The Animation、The Naturalと続いてきたARIAの最終章「The Origination」では、前2作の両方で見られた心地良さと心温まるストーリーと雰囲気を維持しつつ、これまでのARIAとは大きく異なる一面を見せてくれます。
主要なキャラクター(特に水の三大妖精)が今に至るルーツとなった出来事、そして、キャラクターの大きな成長です。
前2作と異なり、The Originationでは「終わり」に近づくにつれて、どんどん物語が盛り上がりを見せていき、キャラクターも顕著な成長を見せます。ARIAシリーズ通して主人公たちが目標としてきたことに近づいていくわけです。
また、各話のエピソードも感情的に惹きつけられるものが多く、流れるように進んでいきます。これまで何度も見てきたキャラクターたちですが、The Originationで語られるエピソードは彼女らを新鮮に見せてくれるため、とても見やすいです。もちろん、SDキャラ化するコメディ的な面白シーンもなくなっていませんのでご安心を。
重要なのは自然な流れの中で起こっているということです。何か突発的に悲劇や困難に立ち向かうというような展開ではありません。シリーズ全体の流れをしっかりと汲んでいます。
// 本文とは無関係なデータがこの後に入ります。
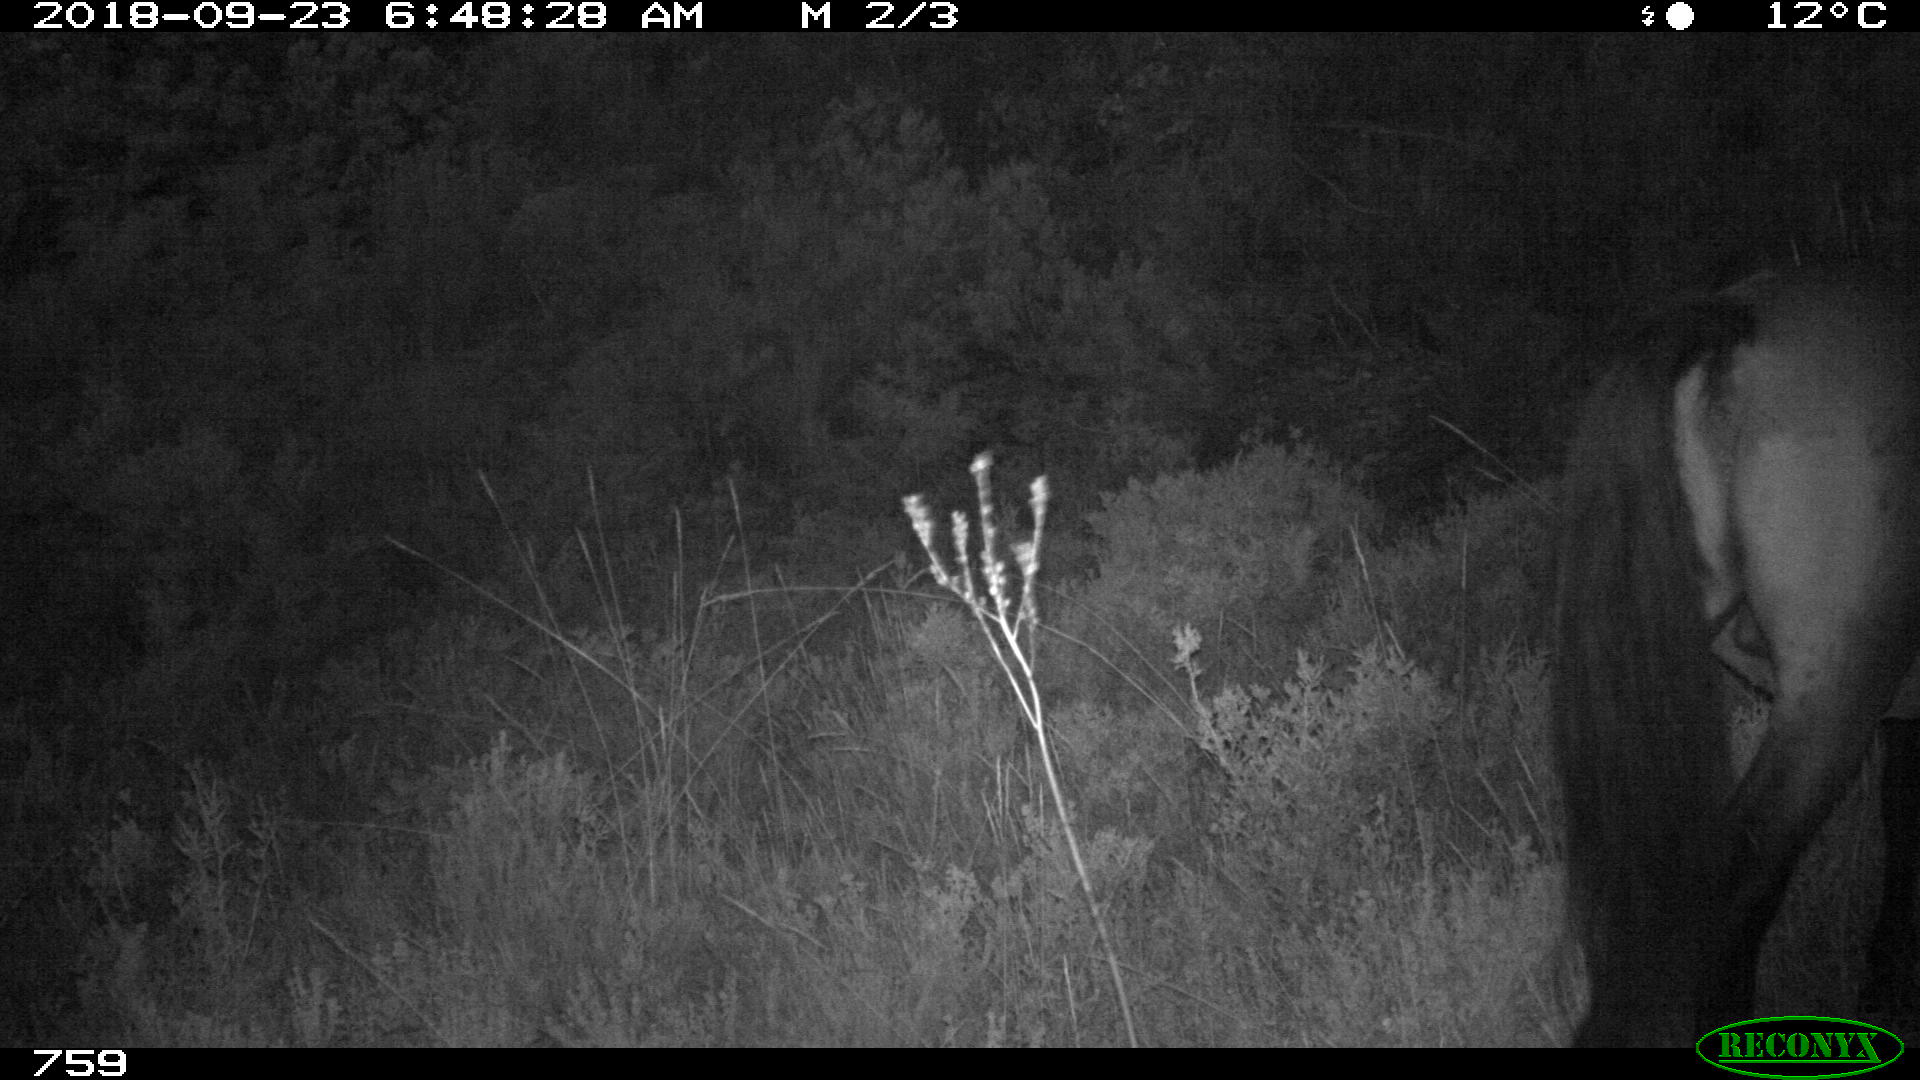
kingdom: Animalia
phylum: Chordata
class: Mammalia
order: Perissodactyla
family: Equidae
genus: Equus
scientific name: Equus caballus
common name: Horse
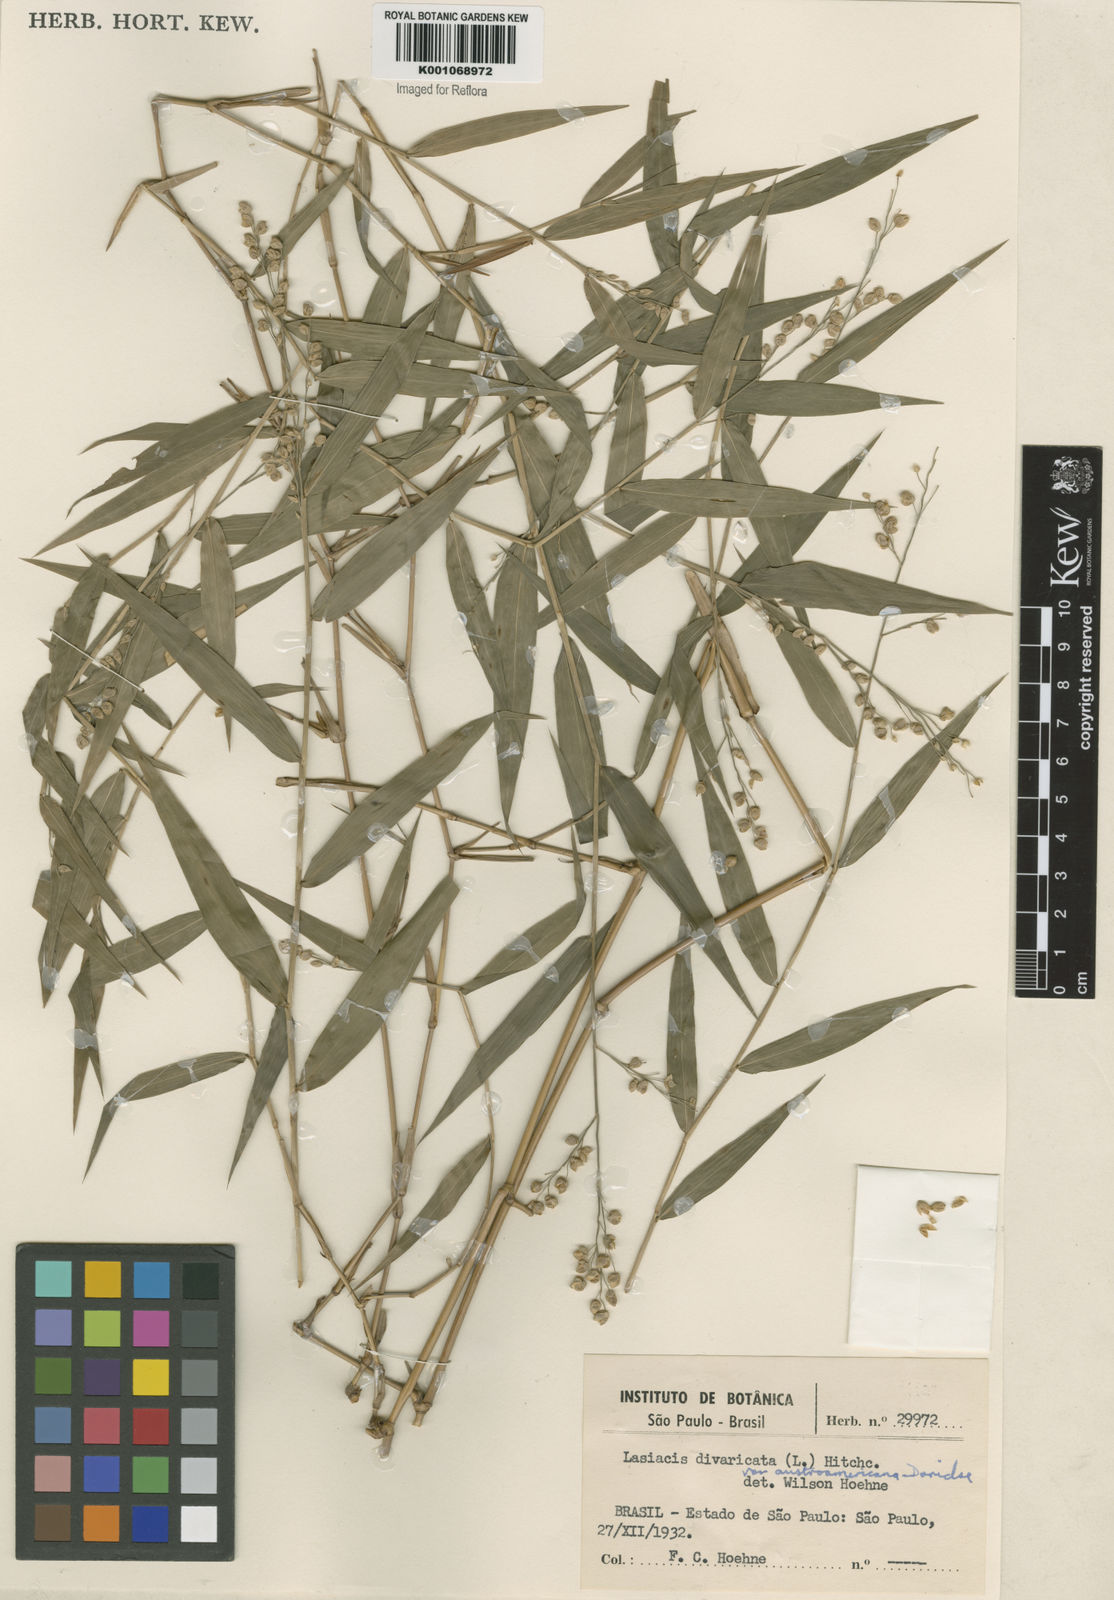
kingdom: Plantae
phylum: Tracheophyta
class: Liliopsida
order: Poales
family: Poaceae
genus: Lasiacis
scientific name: Lasiacis divaricata
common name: Smallcane
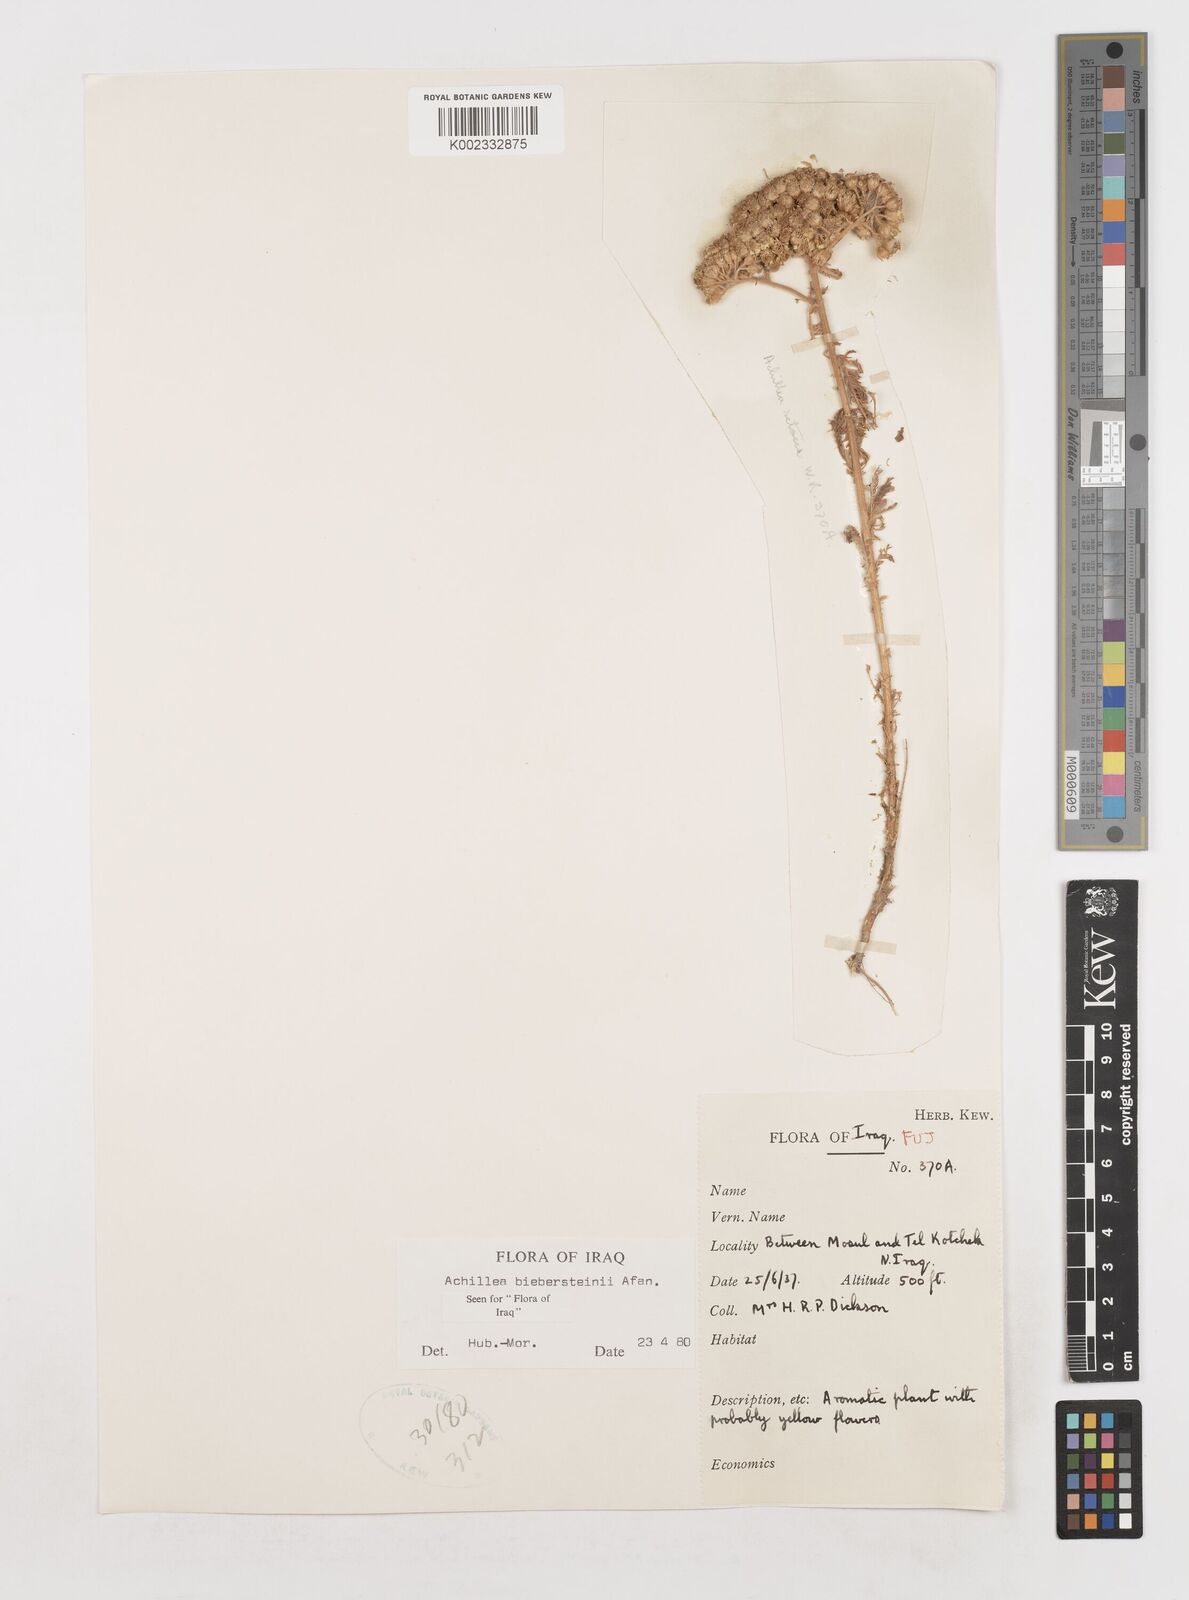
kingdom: Plantae
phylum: Tracheophyta
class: Magnoliopsida
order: Asterales
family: Asteraceae
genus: Achillea
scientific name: Achillea arabica
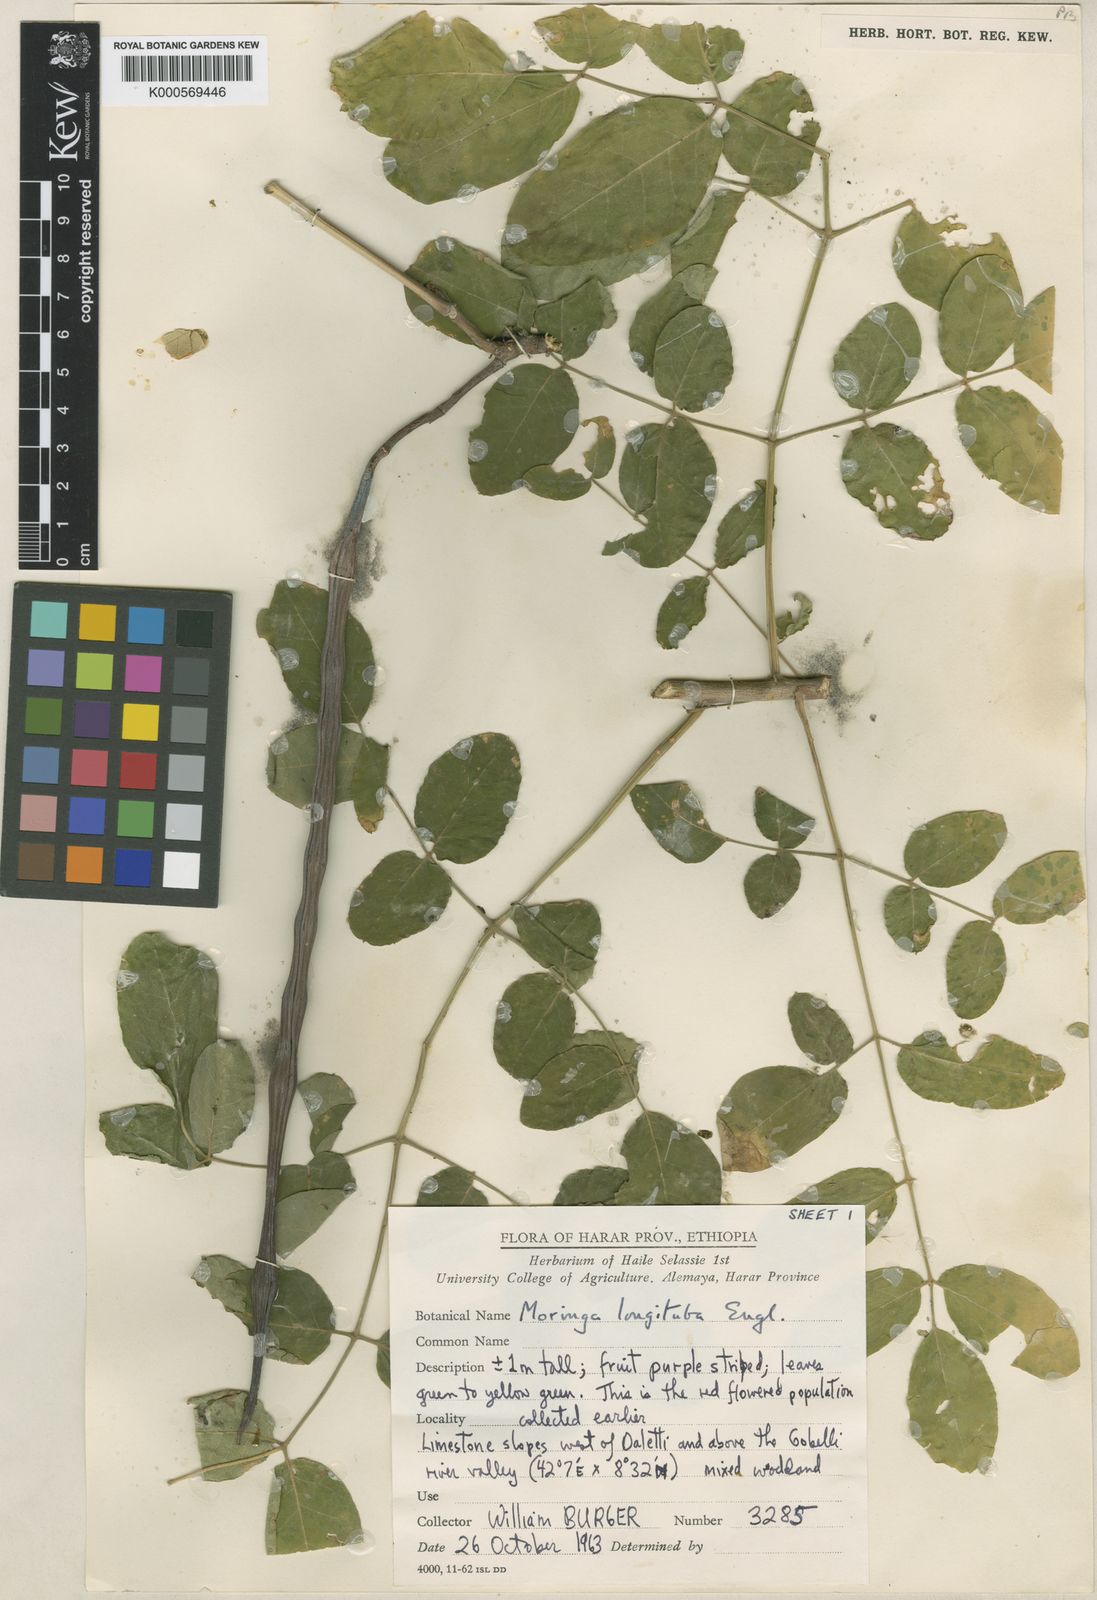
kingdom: Plantae
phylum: Tracheophyta
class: Magnoliopsida
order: Brassicales
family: Moringaceae
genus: Moringa
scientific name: Moringa longituba
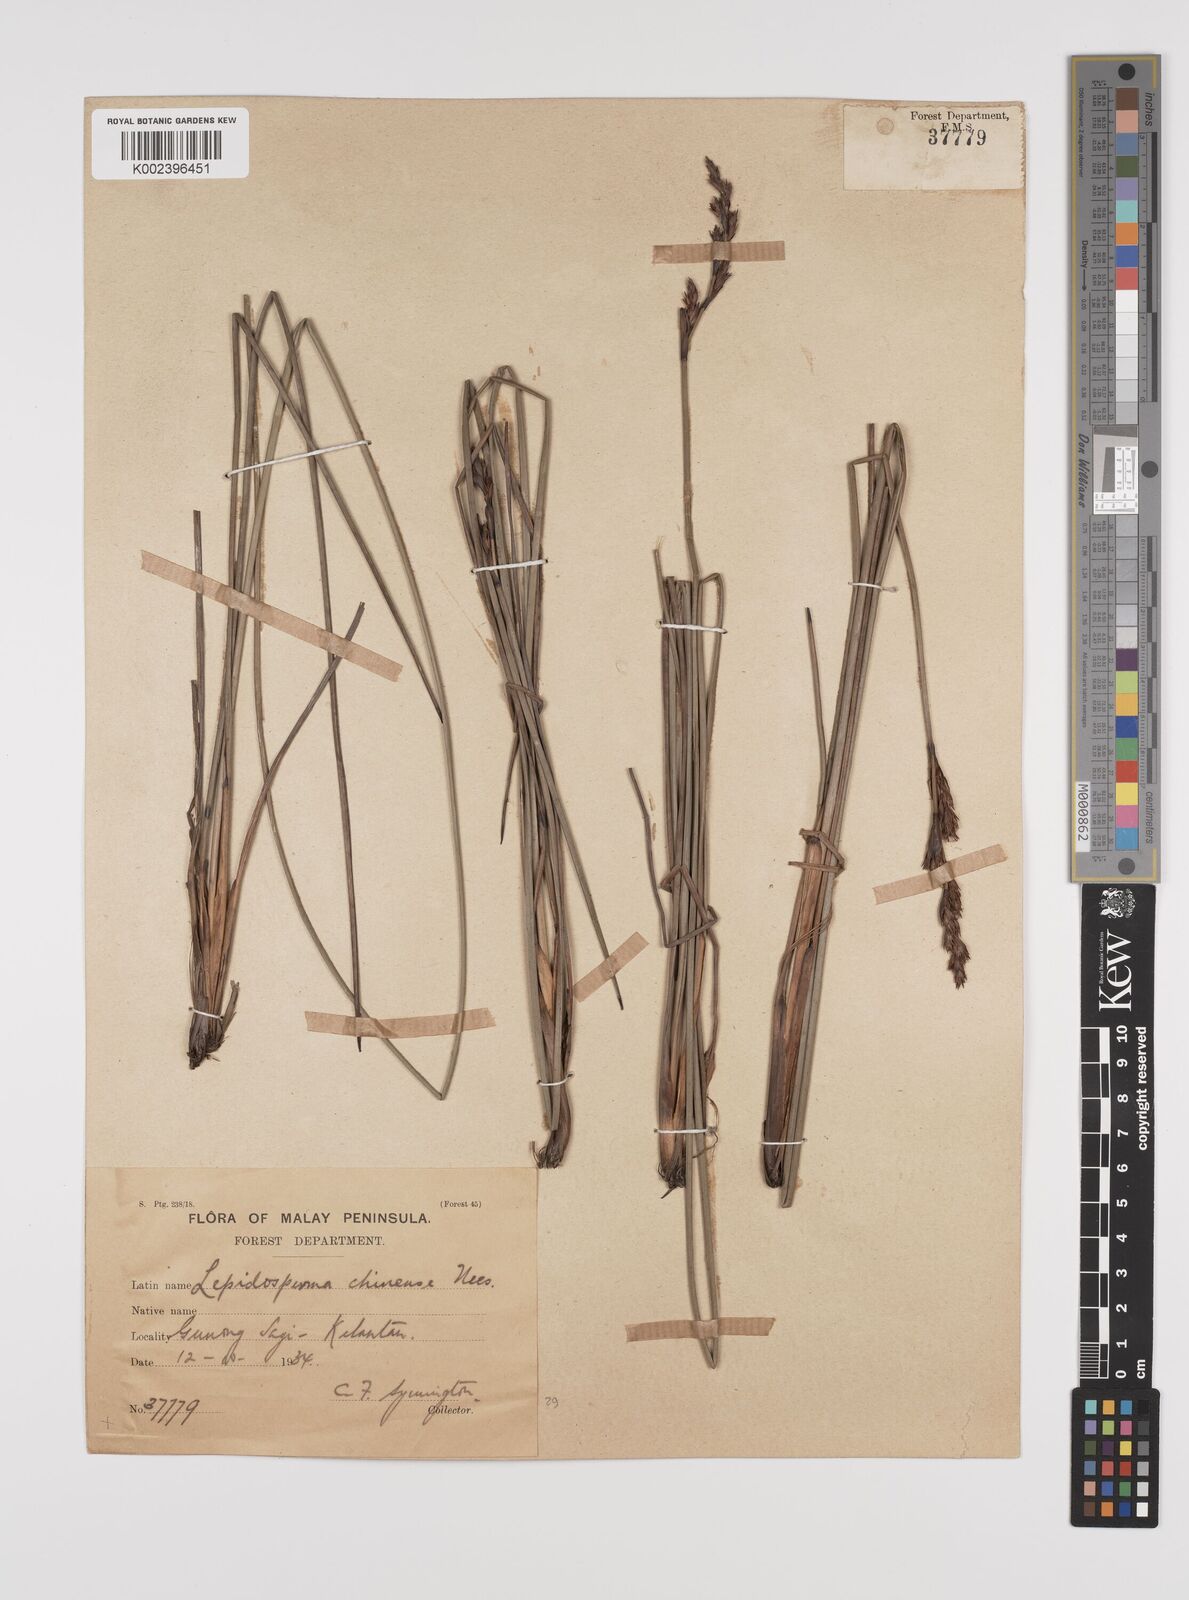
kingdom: Plantae
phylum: Tracheophyta
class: Liliopsida
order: Poales
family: Cyperaceae
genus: Lepidosperma
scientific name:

The Originationだけ見てもだめで、合計4クールの最終章としてあるからこそ素晴らしく感じるのでしょう。各キャラクターをよく知っているからこその感動や喜びがあります。
ARIA The Animationのレビューで、ARIAは単なる癒し系アニメではないという風に書きましたが、それを最も感じられるのが本作でしょう。
こういった素晴らしいストーリーに加え、The Originationでは誰が見てもわかるくらい映像のクオリティがアップしています。
キャラクターデザインはそのままに、キャラクターの魅力もネオ・ヴェネツィアの魅力も数倍増しています。
相変わらずキャラクターとそれを演じる声優陣の演技には文句のつけようがありません。ここまで登場人物ほぼ全員が、嫌味の全くない愛すべきキャラクターなのはとても珍しい。本当に良く性格付けと心情描写が行われています。
たった1つ気になったことはエンディングテーマです。
できればROUND TABLE feat. Ninoの曲にしてほしかったです。
原作の天野こずえさんはもちろんですが、佐藤順一監督、ハルフィルムメーカー及び制作スタッフ、キャストの方々は、ARIAシリーズで本当に素晴らしい仕事をしました。
あらゆるディレクションが正しかったのではないかと思います。
前二作の良さとARIAに必要なものを全て引き継いだまま、より感情移入できるプロットによってシリーズの幕をとても綺麗に下ろすことができています。
こんなにも楽しく、癒され、心温まる、美しい作品を作ってくれたことに感謝です。